Our homeland is a place of nostalgia, its history glowing and customs – however objectively absurd – are conducted with childlike relish. A patriotic and soft-lens view of where one is from becomes a fantasy. Annya Sand’s ‘Study of Russia’ exhibition at Asia House, New Cavendish Street, London used her native country Russia as a subject.
For a country so diverse in physical space, rich in history and diverse in culture, Annya has chosen quiet parts of nature, iconic architecture and rousing artistic legacies in her oil paintings. Annya talks to .Cent about how she developed the idea of a painted celebration of her culture:
“I admire a lot of artists, particularly my work ‘Plyos’ was inspired by the works of Levitan. Although I am influenced by a number of artists, I am always looking to implement my original ideas.
The country’s cultural and historical heritage is inspiring and through the ‘Study of Russia’ I hope that I can bring iconic Russian culture to an international audience.
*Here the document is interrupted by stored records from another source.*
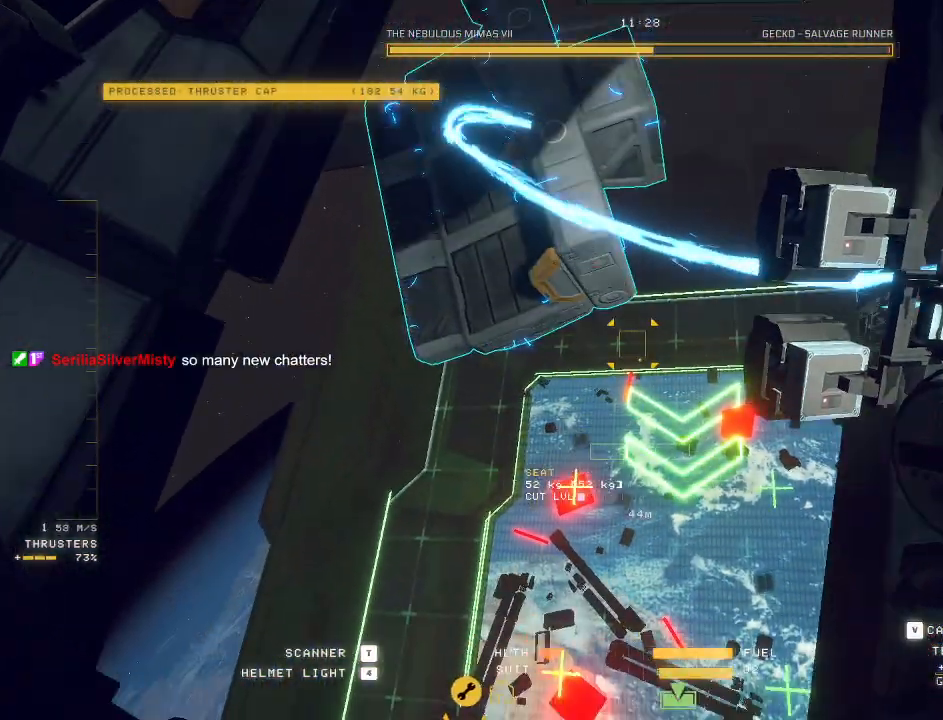
{"keys": ["w"], "mouse": ["mb5"], "events": [[50, "f", "down"], [300, "f", "up"], [450, "ctrl", "up"], [483, "mouse_left", "up"], [483, "w", "down"]]}
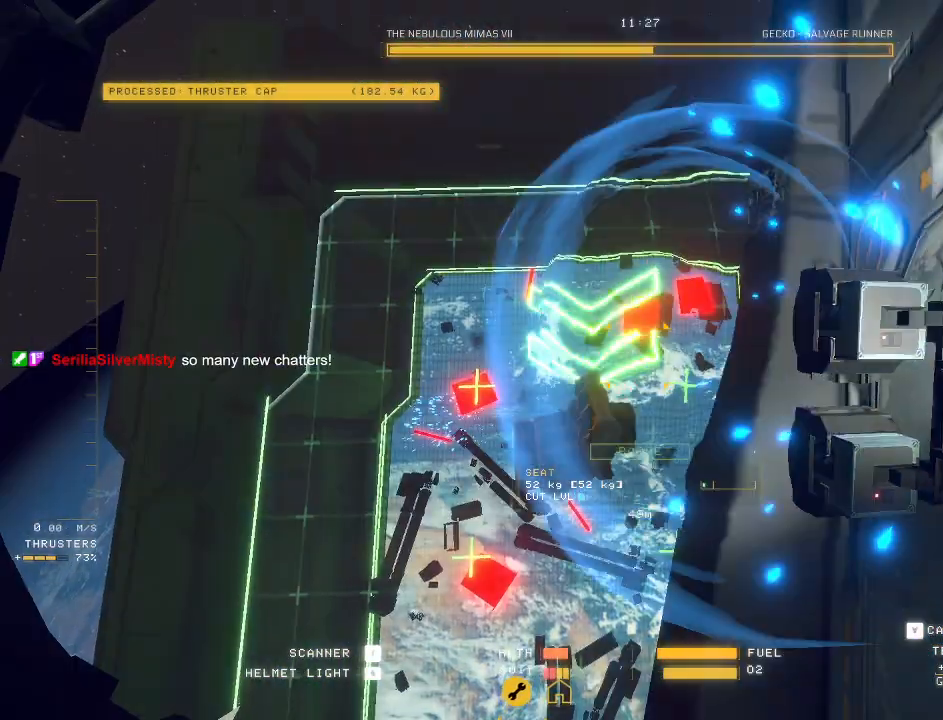
{"keys": ["space", "w"], "mouse": [], "events": [[317, "mouse_mb5", "up"], [467, "space", "down"]]}
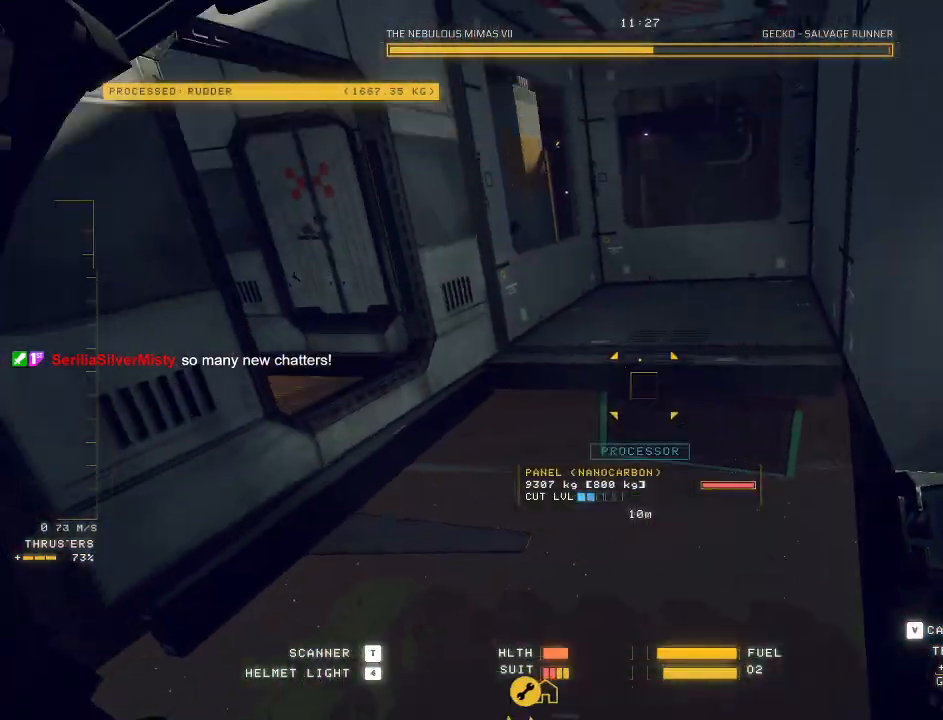
{"keys": ["d", "space", "w"], "mouse": [], "events": [[317, "d", "down"]]}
I have always been fascinated by Russian culture, due to my multicultural background and exposure to Russian literature at a very young age. I travelled extensively across Russia and was fascinated by its architecture, music and people. Since I first started studying the works of Pushkin at school I have always had a passion for his literature and a love of his genius.
The works of Pushkin and Tchaikovsky played a big part in shaping my cultural understanding of Russia. They have been great influences in my life. I also have a work called ‘Waiting for Changes’, which was inspired by a famous song by legendary Russian rock band Kino, at the time of the collapse of the Soviet Union. Also in my collection you can see the paintings of different places of worship within Russia, which reflects Russia’s cultural and religious diversity.”